# Stored items
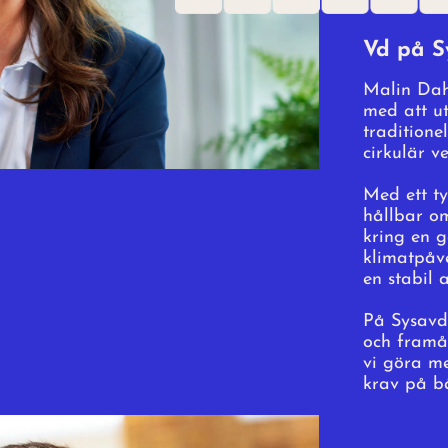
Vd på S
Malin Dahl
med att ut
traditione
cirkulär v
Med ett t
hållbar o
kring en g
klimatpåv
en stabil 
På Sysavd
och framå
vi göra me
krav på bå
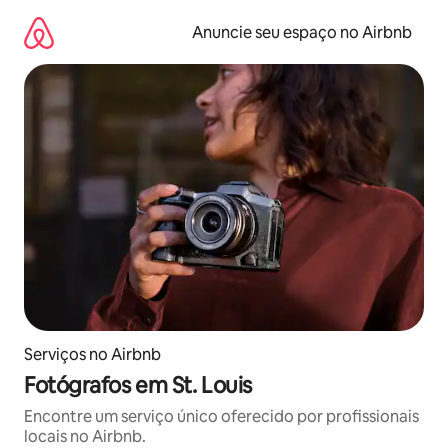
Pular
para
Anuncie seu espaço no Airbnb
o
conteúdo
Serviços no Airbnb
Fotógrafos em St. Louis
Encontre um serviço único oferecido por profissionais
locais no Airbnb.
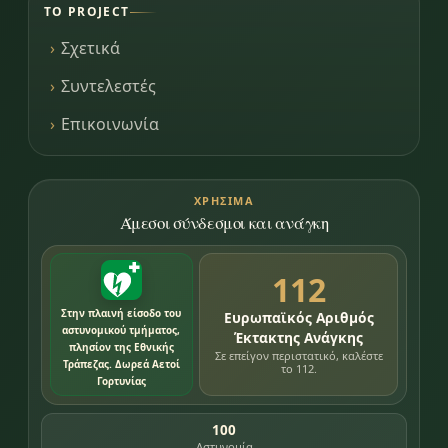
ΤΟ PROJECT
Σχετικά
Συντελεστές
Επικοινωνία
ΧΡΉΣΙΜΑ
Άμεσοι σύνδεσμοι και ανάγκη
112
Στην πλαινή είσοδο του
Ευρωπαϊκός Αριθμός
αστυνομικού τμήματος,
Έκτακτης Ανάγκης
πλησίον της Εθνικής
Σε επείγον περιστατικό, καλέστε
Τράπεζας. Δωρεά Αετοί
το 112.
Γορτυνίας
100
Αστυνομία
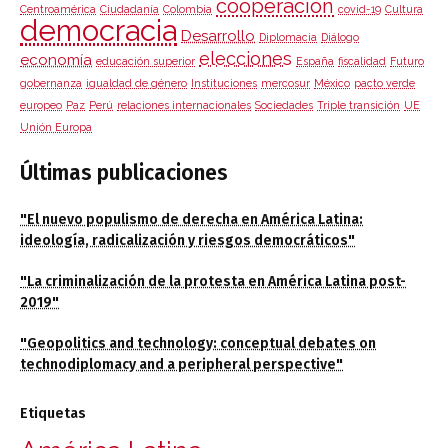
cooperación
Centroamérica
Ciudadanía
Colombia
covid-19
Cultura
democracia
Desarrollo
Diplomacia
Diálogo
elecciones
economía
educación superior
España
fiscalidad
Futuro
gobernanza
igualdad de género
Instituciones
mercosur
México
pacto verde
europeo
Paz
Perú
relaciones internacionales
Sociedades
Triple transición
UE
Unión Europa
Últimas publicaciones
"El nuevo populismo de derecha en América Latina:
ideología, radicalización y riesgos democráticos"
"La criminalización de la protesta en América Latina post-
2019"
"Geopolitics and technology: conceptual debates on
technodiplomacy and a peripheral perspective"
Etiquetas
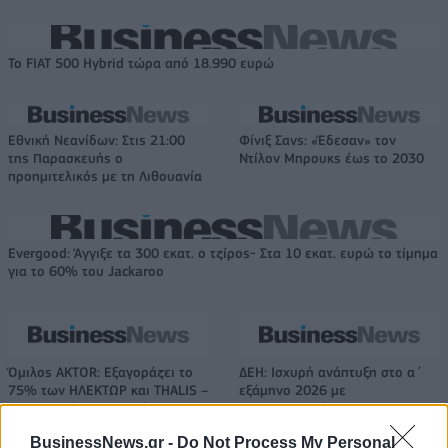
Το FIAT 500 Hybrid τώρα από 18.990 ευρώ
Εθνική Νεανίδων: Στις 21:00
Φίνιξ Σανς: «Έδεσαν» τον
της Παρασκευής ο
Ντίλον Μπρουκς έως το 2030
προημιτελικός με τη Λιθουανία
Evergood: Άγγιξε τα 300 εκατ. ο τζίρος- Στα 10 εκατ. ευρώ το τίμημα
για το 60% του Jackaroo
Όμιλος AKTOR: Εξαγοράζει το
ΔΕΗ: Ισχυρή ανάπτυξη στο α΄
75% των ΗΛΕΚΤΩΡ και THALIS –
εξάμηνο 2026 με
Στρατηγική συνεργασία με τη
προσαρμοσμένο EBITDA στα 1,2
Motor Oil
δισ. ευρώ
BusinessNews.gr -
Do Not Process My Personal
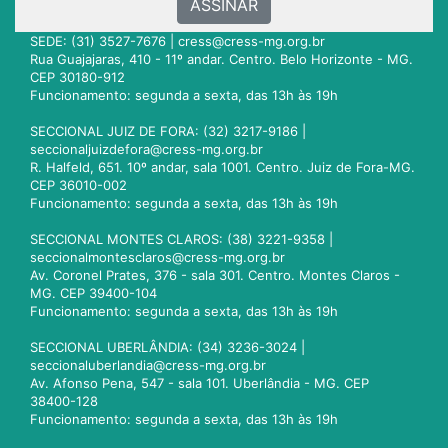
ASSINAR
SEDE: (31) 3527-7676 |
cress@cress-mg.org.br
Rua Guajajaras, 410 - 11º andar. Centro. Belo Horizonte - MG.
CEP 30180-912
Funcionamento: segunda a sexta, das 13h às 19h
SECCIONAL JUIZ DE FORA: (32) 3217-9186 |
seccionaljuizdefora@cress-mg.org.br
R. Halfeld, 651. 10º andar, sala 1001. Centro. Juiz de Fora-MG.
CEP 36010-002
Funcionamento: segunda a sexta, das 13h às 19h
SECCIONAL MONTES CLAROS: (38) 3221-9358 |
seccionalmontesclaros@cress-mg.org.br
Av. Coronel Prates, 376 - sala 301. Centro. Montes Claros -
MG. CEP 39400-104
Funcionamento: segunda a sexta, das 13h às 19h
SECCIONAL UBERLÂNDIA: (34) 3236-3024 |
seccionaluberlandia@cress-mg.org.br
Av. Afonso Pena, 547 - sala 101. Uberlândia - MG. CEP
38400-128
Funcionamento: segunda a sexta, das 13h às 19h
---
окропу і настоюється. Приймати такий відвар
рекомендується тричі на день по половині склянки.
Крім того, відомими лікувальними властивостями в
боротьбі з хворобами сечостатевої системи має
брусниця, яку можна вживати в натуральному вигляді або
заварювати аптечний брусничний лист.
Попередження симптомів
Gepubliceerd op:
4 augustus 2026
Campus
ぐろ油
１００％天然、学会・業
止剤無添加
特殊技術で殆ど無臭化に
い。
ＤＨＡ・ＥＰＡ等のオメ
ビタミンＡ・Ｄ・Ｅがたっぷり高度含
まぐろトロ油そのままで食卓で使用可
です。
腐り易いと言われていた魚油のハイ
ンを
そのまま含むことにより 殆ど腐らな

# EXERCISE
Go line by line through the records above and copy each one containing "ευρώ".

# ANSWER SPACE
Το FIAT 500 Hybrid τώρα από 18.990 ευρώ
Evergood: Άγγιξε τα 300 εκατ. ο τζίρος- Στα 10 εκατ. ευρώ το τίμημα
δισ. ευρώ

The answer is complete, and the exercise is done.